<<<<

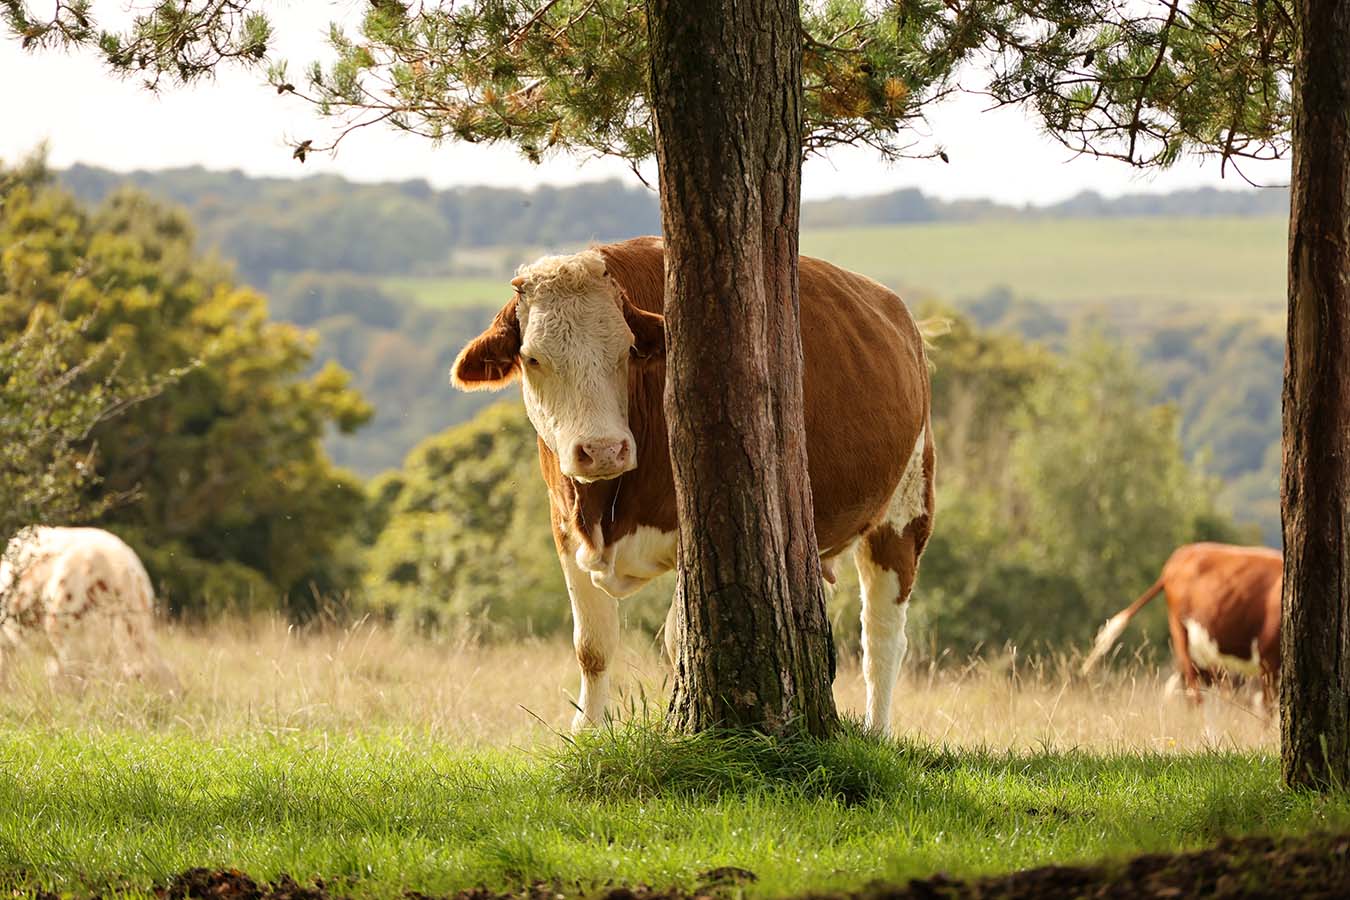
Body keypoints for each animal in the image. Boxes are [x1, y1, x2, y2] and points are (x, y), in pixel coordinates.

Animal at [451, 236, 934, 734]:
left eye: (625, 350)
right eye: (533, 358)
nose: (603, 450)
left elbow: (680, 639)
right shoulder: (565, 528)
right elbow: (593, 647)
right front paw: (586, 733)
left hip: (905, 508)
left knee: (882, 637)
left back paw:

>>>>

* _Exercise instructions_
An exact copy of the entries, minus the pictures, is what to return.

* _Task solution_
Body keypoints for each animal in the image. Boxes are [x1, y1, x2, y2] and points are (x, y), in pixel coordinates.

Animal at [451, 236, 934, 734]:
left eye: (625, 350)
right eye: (533, 358)
nose: (603, 450)
left elbow: (680, 639)
right shoulder: (565, 528)
right elbow: (593, 647)
right front paw: (586, 733)
left hip: (905, 508)
left knee: (882, 637)
left back paw:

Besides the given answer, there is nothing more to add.